Besondere Steueraspekte für ausländische Arbeitnehmer und Unternehmen
Ausländische Arbeitnehmer, die in Djibouti beschäftigt sind, unterliegen im Allgemeinen denselben Einkommensteuer- und Sozialversicherungsregeln wie lokale Beschäftigte, sofern sie im Sinne der Steuergesetzgebung als ansässig gelten oder ihr Einkommen in Djibouti stammt. Der Ansässigkeitsstatus wird typischerweise durch die physische Anwesenheit im Land bestimmt (z. B. mehr als 183 Tage innerhalb eines 12-Monats-Zeitraums). Nicht ansässige Personen werden im Allgemeinen nur auf ihre in Djibouti erzielten Einkünfte besteuert.
Ausländische Unternehmen, die in Djibouti operieren, sei es durch eine Niederlassung, Tochtergesellschaft oder sogar potenziell durch eine feste Betriebsstätte, unterliegen den Regelungen für die Körperschaftsteuer.
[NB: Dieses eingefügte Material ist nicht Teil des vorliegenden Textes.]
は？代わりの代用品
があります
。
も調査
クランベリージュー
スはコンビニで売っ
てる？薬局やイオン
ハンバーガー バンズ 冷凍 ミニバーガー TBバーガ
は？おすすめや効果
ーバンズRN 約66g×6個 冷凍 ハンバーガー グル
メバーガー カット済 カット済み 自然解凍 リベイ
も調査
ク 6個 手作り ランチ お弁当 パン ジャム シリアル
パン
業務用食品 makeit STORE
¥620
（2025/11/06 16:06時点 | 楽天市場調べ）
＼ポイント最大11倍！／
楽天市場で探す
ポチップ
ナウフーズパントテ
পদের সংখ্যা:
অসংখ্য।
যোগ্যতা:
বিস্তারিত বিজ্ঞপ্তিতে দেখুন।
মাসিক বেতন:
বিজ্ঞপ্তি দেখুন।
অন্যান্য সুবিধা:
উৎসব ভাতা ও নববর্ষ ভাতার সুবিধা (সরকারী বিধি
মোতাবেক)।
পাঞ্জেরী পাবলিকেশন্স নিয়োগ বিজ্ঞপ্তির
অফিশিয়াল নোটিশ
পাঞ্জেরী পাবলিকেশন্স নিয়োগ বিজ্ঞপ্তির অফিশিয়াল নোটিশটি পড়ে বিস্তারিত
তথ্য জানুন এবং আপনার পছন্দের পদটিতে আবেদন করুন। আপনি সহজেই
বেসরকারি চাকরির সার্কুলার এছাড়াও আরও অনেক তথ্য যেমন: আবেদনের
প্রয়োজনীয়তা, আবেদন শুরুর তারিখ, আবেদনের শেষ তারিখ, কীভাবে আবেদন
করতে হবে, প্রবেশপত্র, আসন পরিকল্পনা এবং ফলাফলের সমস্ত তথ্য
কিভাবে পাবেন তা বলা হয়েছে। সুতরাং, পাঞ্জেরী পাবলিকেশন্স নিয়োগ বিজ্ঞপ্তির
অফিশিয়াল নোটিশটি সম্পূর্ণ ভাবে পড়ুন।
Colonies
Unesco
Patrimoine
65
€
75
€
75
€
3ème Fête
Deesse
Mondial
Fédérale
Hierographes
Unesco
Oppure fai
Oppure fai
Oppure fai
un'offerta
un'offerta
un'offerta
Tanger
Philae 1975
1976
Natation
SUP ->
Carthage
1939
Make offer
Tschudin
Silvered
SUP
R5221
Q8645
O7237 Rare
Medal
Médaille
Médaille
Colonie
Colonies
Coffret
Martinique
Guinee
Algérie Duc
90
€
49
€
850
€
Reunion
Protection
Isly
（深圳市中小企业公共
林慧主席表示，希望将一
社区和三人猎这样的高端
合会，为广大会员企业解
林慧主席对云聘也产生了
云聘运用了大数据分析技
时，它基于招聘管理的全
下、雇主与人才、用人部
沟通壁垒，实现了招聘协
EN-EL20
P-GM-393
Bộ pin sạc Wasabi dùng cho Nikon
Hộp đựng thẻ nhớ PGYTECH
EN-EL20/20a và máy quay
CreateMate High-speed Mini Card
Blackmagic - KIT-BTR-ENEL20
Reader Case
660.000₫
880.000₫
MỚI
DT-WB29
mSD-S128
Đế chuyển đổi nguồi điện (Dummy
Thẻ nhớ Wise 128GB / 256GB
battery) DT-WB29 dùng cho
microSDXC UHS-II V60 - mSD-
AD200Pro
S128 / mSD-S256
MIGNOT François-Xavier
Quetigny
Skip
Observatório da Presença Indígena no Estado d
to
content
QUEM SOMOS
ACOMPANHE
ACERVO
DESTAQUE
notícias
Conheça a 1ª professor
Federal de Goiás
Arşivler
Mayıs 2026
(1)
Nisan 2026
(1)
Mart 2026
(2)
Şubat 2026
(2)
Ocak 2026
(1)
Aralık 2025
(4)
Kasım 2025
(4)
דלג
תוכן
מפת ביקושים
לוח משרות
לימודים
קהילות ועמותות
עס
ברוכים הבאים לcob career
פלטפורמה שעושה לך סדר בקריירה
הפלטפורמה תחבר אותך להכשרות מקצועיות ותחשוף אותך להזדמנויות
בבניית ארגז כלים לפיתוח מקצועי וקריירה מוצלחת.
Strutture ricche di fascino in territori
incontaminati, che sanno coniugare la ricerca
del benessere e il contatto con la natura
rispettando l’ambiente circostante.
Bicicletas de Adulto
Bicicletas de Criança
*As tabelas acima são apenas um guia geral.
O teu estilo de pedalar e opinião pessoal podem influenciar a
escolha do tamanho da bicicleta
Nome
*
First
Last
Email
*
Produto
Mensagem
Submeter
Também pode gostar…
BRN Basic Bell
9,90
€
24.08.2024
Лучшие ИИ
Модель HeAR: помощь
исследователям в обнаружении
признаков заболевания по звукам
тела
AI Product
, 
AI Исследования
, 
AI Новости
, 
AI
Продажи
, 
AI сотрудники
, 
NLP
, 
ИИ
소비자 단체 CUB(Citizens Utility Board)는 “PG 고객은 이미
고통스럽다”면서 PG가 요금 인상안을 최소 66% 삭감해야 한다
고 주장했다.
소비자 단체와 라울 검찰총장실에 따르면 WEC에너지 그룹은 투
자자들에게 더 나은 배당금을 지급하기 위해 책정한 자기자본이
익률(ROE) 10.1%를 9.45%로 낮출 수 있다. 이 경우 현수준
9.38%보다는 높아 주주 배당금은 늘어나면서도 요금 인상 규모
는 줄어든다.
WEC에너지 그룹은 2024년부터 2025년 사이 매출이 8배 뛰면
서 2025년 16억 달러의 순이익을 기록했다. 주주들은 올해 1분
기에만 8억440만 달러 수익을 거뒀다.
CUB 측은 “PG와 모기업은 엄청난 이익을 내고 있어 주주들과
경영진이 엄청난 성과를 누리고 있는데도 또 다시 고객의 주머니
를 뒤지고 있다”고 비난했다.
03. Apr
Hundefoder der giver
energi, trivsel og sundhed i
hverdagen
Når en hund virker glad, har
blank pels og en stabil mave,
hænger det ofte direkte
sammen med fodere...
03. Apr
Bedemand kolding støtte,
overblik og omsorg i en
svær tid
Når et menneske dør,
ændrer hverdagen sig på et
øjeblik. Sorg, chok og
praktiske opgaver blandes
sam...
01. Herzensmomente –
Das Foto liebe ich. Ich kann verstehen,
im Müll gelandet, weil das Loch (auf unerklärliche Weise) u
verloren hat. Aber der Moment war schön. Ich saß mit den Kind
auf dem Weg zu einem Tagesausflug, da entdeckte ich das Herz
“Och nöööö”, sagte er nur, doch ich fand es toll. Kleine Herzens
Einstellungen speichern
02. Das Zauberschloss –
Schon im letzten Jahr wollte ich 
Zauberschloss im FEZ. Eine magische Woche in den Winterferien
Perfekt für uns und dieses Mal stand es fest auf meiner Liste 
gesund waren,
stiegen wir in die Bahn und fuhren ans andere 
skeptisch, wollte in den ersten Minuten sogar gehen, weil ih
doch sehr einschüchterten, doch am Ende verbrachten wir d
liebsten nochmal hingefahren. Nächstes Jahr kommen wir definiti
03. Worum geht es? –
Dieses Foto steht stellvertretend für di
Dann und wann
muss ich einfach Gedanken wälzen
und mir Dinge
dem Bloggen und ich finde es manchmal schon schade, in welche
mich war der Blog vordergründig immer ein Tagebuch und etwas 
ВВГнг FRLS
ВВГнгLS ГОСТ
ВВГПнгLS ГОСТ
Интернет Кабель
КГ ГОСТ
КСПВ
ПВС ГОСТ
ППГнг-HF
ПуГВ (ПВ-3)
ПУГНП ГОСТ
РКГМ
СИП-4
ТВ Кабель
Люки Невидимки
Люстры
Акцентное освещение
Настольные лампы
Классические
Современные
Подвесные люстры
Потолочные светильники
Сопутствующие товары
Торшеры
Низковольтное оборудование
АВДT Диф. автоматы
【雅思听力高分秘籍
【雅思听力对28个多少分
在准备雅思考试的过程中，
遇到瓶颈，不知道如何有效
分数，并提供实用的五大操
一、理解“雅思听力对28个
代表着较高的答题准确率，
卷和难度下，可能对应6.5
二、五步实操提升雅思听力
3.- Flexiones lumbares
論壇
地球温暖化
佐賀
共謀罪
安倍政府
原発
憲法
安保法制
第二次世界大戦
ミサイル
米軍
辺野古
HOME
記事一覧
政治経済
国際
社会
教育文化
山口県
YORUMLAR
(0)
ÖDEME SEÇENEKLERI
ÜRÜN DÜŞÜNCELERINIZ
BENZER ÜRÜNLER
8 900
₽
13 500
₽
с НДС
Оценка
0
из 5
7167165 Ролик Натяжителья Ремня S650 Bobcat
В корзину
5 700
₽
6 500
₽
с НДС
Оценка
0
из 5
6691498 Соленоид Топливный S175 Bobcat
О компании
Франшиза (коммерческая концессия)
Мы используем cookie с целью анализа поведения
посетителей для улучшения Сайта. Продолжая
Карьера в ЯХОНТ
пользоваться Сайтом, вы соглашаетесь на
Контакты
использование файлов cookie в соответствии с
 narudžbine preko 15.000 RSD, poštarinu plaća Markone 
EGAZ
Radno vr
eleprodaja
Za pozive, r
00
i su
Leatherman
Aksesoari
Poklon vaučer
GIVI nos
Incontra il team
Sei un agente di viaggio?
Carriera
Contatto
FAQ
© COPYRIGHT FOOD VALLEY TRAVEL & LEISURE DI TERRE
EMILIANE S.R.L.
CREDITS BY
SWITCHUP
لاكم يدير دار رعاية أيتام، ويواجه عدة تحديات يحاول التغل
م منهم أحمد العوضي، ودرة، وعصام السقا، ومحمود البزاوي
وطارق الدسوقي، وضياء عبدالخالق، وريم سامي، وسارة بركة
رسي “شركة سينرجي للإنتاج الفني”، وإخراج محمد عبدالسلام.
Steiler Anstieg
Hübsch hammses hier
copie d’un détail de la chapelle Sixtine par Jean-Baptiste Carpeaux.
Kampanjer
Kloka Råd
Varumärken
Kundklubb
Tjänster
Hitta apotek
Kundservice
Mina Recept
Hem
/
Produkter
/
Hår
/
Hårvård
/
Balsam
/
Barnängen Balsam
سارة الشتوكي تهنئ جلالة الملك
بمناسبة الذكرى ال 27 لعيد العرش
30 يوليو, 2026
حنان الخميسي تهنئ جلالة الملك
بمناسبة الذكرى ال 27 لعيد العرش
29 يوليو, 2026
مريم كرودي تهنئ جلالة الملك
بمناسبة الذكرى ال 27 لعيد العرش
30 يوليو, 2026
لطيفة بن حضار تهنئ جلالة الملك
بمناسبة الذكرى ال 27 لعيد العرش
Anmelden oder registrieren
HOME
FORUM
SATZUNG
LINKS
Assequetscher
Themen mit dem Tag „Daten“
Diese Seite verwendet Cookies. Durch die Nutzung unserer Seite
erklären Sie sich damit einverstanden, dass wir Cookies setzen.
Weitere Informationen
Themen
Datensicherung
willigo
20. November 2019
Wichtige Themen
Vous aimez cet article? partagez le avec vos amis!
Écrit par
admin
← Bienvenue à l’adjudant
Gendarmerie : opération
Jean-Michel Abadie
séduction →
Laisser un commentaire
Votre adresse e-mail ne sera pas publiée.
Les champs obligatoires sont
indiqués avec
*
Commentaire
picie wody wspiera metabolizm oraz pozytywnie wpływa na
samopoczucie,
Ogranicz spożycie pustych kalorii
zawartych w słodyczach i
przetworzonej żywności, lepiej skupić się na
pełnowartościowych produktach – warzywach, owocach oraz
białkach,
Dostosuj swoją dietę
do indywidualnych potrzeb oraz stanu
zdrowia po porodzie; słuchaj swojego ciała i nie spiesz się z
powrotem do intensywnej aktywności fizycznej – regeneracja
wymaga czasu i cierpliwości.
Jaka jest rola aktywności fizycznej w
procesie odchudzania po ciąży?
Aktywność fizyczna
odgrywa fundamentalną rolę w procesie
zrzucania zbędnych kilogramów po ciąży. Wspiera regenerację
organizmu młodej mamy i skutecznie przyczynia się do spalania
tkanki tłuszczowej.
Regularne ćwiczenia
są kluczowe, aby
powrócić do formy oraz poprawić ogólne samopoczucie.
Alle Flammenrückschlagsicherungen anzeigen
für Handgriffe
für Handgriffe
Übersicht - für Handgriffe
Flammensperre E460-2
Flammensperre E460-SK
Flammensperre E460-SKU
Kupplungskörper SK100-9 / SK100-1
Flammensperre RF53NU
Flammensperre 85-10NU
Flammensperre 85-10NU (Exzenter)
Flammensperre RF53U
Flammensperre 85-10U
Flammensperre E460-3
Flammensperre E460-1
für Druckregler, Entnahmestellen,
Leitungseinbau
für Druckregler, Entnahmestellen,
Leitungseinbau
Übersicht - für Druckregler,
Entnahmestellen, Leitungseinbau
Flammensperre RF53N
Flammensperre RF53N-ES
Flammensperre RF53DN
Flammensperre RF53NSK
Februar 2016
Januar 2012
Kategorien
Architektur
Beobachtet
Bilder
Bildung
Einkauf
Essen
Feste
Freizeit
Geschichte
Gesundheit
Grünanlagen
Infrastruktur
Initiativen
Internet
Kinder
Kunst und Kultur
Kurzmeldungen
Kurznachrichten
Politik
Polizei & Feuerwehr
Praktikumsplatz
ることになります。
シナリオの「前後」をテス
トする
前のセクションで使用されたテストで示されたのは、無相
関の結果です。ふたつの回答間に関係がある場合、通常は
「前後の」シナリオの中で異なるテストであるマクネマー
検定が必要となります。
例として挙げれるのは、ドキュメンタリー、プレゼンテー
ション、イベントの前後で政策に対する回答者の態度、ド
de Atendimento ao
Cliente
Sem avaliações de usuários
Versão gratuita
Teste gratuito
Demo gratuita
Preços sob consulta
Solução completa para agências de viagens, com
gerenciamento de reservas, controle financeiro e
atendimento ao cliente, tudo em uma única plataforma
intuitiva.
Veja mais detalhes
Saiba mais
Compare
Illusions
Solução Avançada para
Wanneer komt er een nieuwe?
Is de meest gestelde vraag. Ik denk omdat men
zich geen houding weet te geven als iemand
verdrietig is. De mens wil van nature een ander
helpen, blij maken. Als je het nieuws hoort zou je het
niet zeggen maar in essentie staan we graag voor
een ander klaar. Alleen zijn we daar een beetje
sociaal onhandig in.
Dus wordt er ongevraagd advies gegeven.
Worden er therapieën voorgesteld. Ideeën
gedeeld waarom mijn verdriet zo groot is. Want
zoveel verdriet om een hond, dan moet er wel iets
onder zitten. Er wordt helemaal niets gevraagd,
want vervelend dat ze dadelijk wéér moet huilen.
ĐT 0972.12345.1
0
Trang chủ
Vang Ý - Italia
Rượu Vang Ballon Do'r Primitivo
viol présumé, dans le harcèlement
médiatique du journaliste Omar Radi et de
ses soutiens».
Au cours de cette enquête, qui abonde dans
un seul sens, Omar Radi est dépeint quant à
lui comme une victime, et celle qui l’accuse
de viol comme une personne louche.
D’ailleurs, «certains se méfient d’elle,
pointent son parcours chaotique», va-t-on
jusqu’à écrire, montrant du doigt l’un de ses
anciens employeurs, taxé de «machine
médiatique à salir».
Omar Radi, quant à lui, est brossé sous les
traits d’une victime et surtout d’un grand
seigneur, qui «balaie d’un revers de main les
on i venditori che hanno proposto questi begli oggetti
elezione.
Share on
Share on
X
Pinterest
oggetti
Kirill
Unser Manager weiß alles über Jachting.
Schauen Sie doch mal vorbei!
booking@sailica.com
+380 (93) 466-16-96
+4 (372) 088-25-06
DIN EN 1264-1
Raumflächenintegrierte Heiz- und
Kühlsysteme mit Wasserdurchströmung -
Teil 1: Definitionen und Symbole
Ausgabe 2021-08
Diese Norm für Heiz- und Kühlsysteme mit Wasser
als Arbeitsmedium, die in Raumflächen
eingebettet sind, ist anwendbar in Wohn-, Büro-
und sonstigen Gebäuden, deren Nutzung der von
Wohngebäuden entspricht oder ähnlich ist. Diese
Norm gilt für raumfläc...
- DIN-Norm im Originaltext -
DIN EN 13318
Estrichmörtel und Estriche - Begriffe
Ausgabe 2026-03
Im Hinblick auf Beschäftigungssteuern ergibt sich die Verpflichtung, ITS einzubehalten und CNSS-Beiträge zu leisten, wenn sie Personen in Djibouti beschäftigen, unabhängig von der Nationalität oder dem Aufenthaltsstatus des Unternehmens oder der Arbeitnehmer. Das employer of record Modell ist hier besonders relevant, da es ausländischen Unternehmen ermöglicht, Arbeitnehmer in Djibouti regelkonform zu beschäftigen, ohne eine lokale Gesellschaft zu gründen, wobei der EOR alle lokalen Lohn-, Steuer- und Sozialversicherungsverpflichtungen übernimmt.
Djibouti hat eine begrenzte Anzahl von Doppelbesteuerungsabkommen. Falls ein Abkommen besteht, kann es Steuerentlastungen für Personen oder Unternehmen aus dem Abkommenspartnerland vorsehen, was potenziell Steuerpflichten oder Meldepflichten beeinflussen kann. In Abwesenheit eines Abkommens gelten die üblichen inländischen Steuergesetze. Ausländische Unternehmen müssen zudem mögliche Verpflichtungen im Zusammenhang mit Mehrwertsteuer (MwSt) und anderen Geschäftsteuern je nach ihrer Tätigkeit in Djibouti berücksichtigen.